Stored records
____
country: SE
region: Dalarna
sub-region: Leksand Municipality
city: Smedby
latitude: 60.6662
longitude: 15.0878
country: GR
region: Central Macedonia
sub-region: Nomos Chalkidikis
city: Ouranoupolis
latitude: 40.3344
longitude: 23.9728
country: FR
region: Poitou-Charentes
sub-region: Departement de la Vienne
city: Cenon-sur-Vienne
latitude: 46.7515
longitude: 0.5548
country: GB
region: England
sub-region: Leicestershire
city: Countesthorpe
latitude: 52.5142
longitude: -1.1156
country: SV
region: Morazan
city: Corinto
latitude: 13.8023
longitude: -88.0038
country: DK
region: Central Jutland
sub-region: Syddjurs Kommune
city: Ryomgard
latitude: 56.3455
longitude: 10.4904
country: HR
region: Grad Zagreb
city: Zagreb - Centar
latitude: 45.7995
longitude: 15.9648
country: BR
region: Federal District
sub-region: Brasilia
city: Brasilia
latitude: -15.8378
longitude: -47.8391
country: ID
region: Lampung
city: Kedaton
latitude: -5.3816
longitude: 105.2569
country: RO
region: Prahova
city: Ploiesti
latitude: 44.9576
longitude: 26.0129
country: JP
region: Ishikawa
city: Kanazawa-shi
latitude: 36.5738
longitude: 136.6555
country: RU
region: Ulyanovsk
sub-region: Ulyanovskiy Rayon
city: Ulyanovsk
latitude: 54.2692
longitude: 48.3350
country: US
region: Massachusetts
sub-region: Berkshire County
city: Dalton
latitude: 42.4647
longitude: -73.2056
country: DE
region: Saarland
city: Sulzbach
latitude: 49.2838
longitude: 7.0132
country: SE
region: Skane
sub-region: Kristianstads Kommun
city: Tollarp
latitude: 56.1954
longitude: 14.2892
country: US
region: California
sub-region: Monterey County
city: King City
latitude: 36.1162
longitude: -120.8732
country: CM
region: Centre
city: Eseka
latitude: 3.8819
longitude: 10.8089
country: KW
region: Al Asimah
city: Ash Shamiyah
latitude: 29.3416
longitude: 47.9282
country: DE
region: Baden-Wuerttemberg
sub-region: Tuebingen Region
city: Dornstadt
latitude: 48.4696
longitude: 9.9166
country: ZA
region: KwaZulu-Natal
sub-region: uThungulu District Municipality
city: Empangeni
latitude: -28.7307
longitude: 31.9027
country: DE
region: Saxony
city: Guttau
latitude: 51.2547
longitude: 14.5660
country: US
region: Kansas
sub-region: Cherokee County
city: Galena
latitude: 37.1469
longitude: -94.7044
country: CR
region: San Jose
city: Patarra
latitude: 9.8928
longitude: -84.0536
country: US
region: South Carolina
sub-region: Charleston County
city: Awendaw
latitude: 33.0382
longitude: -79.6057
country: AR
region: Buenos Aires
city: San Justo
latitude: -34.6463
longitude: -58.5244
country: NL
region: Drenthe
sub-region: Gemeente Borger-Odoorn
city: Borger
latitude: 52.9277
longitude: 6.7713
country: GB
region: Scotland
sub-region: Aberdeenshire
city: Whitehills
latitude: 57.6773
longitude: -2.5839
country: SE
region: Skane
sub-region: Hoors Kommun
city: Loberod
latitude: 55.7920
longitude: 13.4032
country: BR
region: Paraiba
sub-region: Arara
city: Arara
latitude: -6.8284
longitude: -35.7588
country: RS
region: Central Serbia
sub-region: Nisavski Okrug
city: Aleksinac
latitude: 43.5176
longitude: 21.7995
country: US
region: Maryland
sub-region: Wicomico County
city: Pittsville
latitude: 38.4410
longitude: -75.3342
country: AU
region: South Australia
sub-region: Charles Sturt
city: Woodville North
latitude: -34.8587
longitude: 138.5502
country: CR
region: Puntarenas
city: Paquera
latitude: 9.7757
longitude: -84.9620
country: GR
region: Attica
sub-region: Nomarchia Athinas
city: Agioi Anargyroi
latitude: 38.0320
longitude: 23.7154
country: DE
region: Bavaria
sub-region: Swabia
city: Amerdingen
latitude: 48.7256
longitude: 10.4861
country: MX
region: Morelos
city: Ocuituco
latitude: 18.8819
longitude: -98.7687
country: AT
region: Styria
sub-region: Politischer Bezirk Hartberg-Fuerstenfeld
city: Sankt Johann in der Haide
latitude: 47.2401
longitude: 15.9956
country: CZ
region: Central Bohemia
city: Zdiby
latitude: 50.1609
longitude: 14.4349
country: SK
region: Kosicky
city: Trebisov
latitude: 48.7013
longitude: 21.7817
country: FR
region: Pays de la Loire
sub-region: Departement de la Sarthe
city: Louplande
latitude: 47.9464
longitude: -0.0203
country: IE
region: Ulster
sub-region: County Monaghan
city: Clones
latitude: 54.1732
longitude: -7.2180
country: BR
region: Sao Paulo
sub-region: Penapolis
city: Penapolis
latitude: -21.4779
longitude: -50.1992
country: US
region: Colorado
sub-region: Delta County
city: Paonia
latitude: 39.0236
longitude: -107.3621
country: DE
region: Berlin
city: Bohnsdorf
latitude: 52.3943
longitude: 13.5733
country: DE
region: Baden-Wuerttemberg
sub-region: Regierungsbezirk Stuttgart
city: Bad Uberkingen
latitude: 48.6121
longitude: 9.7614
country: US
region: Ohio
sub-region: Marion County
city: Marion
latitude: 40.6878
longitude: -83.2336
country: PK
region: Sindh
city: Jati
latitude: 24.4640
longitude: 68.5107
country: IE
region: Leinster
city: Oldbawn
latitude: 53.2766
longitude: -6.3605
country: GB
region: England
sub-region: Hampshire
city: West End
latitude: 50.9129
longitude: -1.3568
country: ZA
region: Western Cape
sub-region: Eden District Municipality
____
■ **Requirements**: Retype the listing character for character, from the line containing "city: Ulyanovsk" through the line containing "city: Tollarp", including both of those lines.

■ **Answer below**:
city: Ulyanovsk
latitude: 54.2692
longitude: 48.3350
country: US
region: Massachusetts
sub-region: Berkshire County
city: Dalton
latitude: 42.4647
longitude: -73.2056
country: DE
region: Saarland
city: Sulzbach
latitude: 49.2838
longitude: 7.0132
country: SE
region: Skane
sub-region: Kristianstads Kommun
city: Tollarp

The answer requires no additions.